Entries supplied Block Start
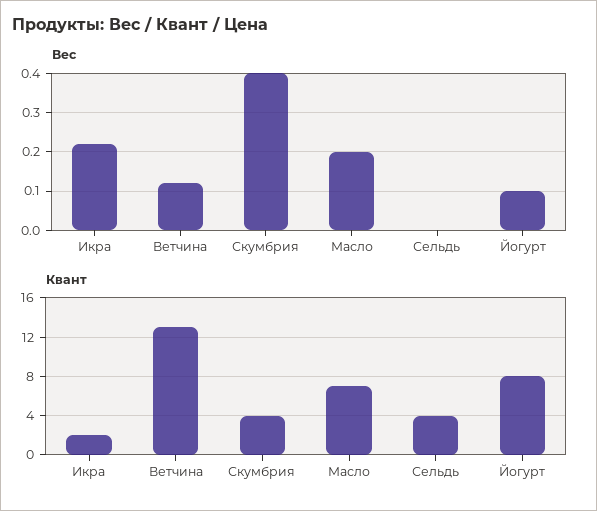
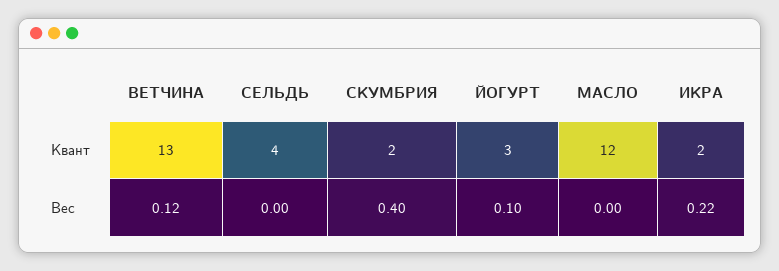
Вес, Масло: 0.2 -> 0
Квант, Скумбрия: 4 -> 2
Квант, Масло: 7 -> 12
Квант, Йогурт: 8 -> 3

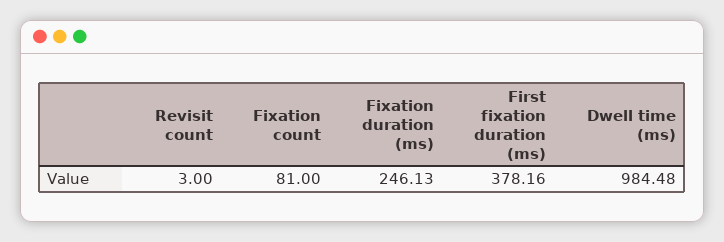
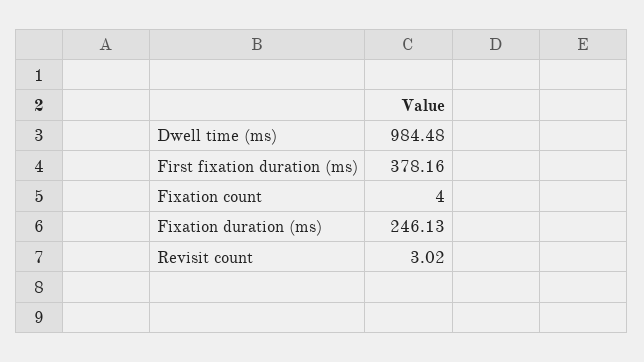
Revisit count: 3 -> 3.02
Fixation count: 81 -> 4

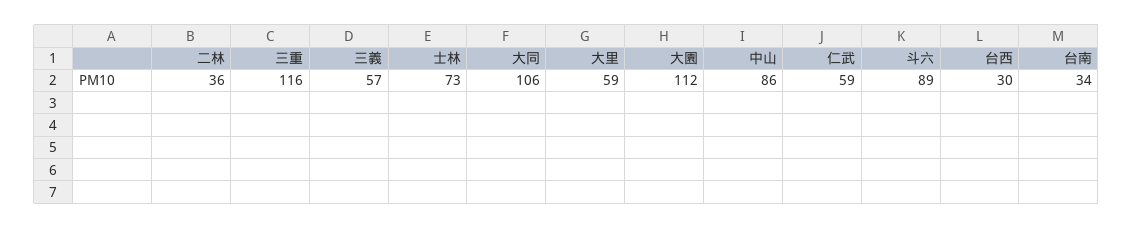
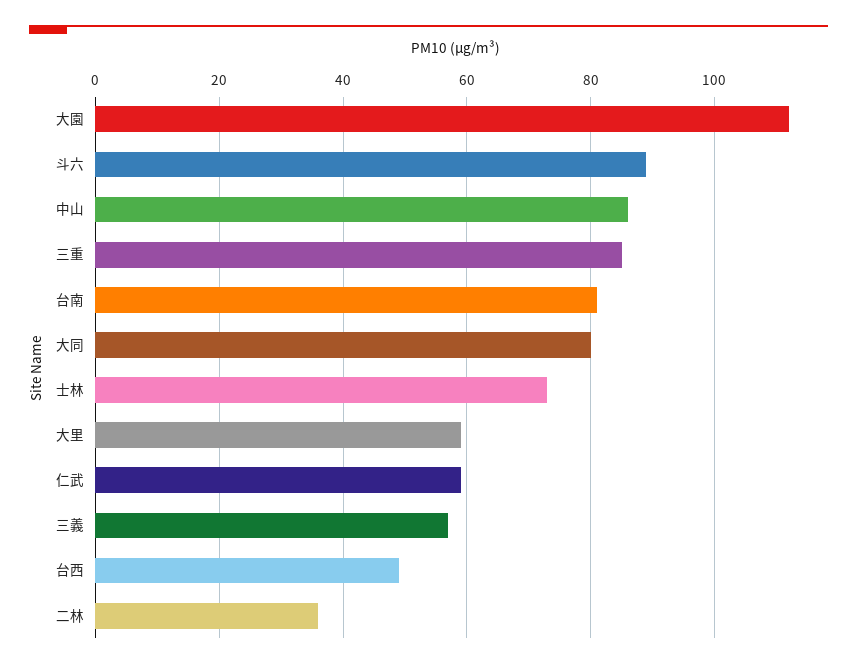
三重: 116 -> 85
大同: 106 -> 80
台西: 30 -> 50
台南: 34 -> 80

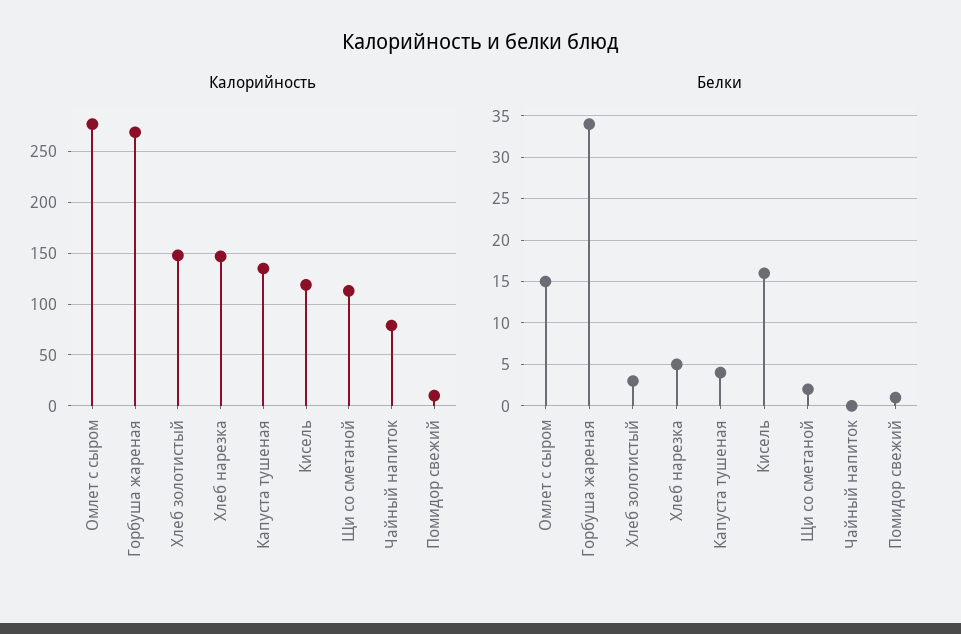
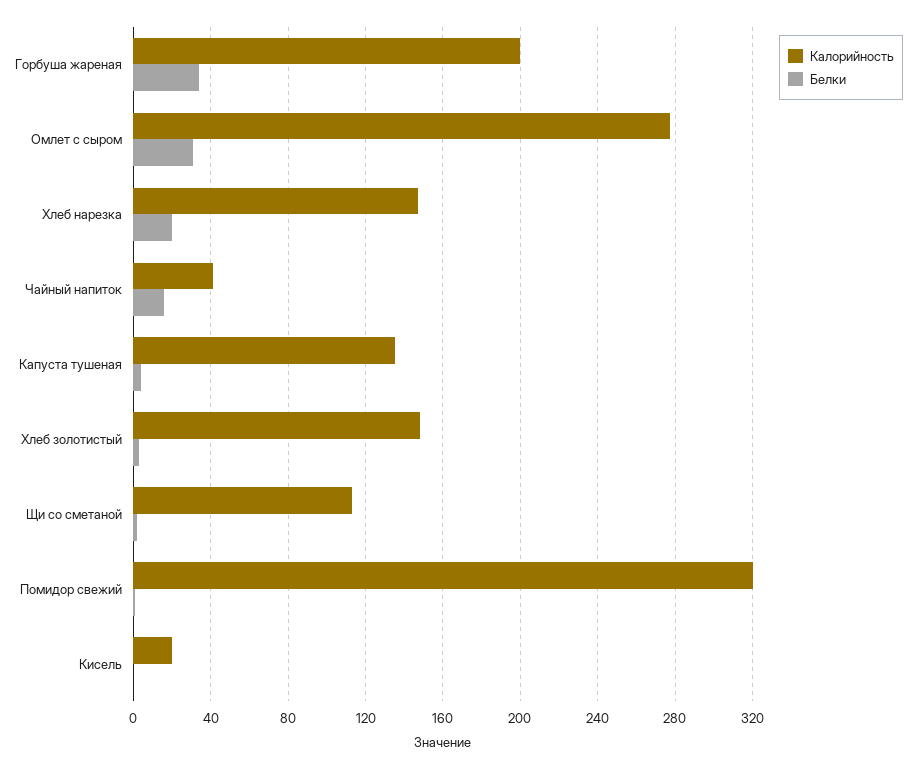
Калорийность, Горбуша жареная: 270 -> 200
Калорийность, Кисель: 120 -> 20
Калорийность, Чайный напиток: 80 -> 40
Калорийность, Помидор свежий: 10 -> 320
Белки, Омлет с сыром: 15 -> 30
Белки, Хлеб нарезка: 5 -> 20
Белки, Кисель: 16 -> 0
Белки, Чайный напиток: 0 -> 15

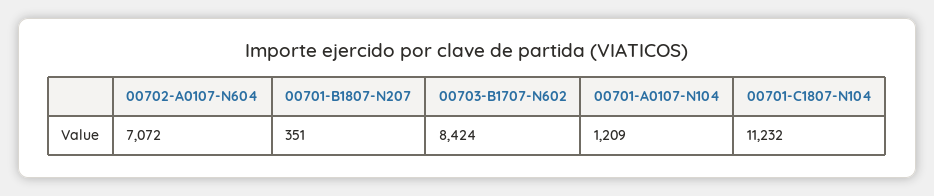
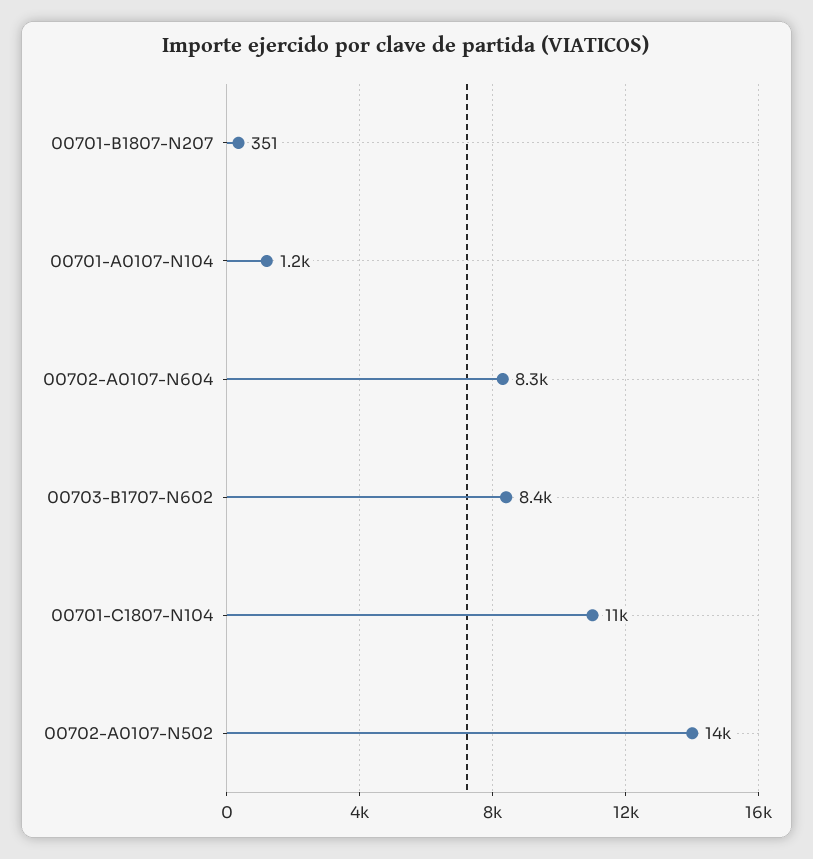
00702-A0107-N604: 7072 -> 8300
00702-A0107-N502: none -> 14000

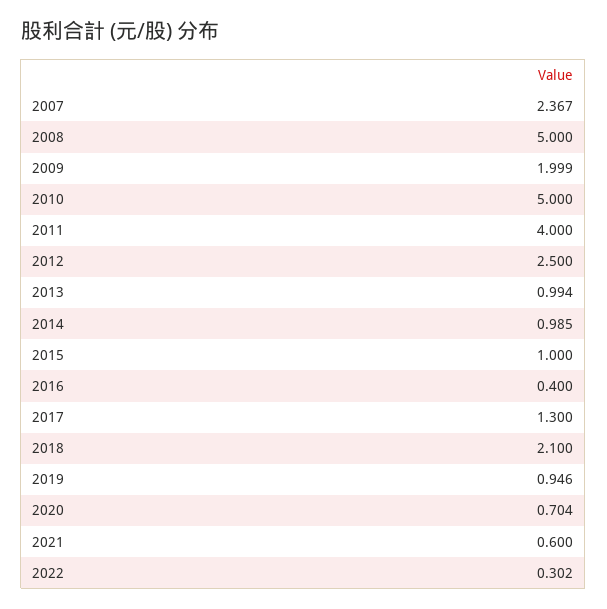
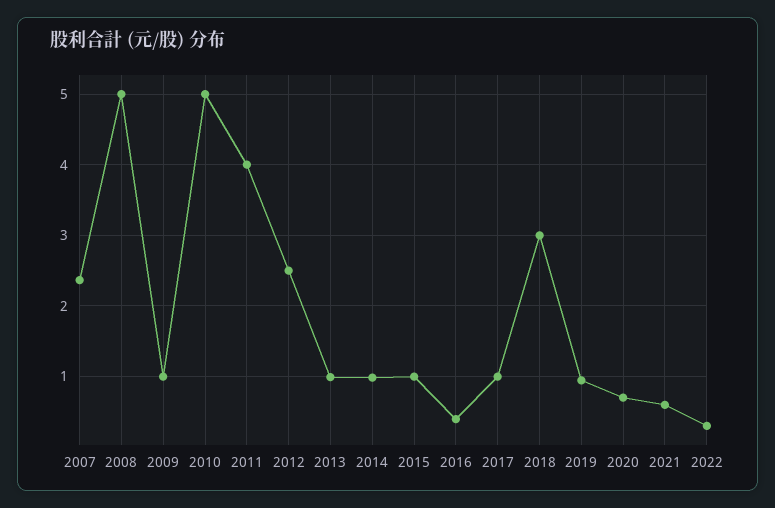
2009: 1.999 -> 1
2017: 1.3 -> 1
2018: 2.1 -> 3

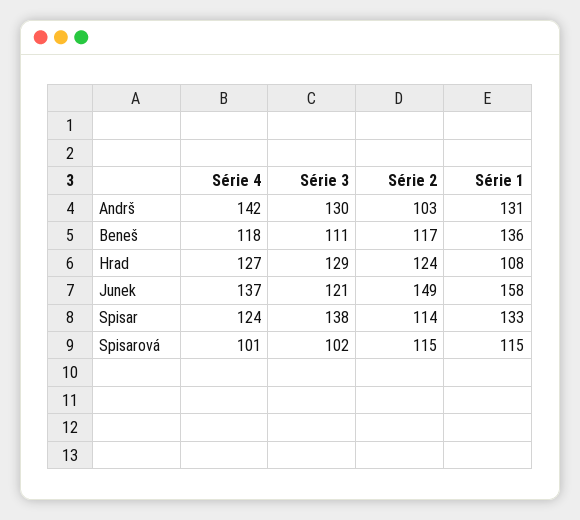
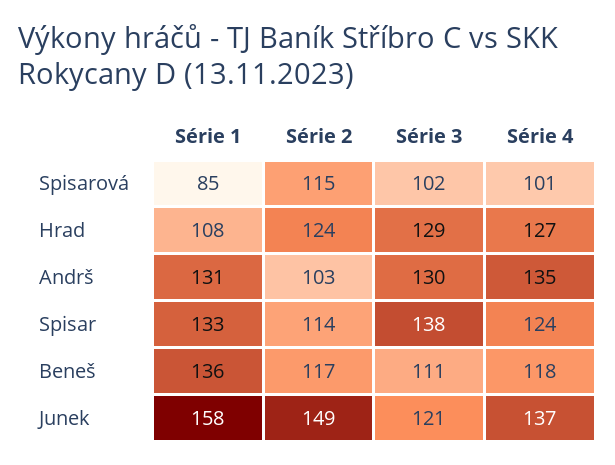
Série 4, Andrš: 142 -> 135
Série 1, Spisarová: 115 -> 85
Entries supplied Block End
**What to do:** Exact copy, pictures excluded: repeat the lines from the top of the material through the line with "Калорийность, Горбуша жареная: 270 -> 200".

**Task answer:**
Вес, Масло: 0.2 -> 0
Квант, Скумбрия: 4 -> 2
Квант, Масло: 7 -> 12
Квант, Йогурт: 8 -> 3

Revisit count: 3 -> 3.02
Fixation count: 81 -> 4

三重: 116 -> 85
大同: 106 -> 80
台西: 30 -> 50
台南: 34 -> 80

Калорийность, Горбуша жареная: 270 -> 200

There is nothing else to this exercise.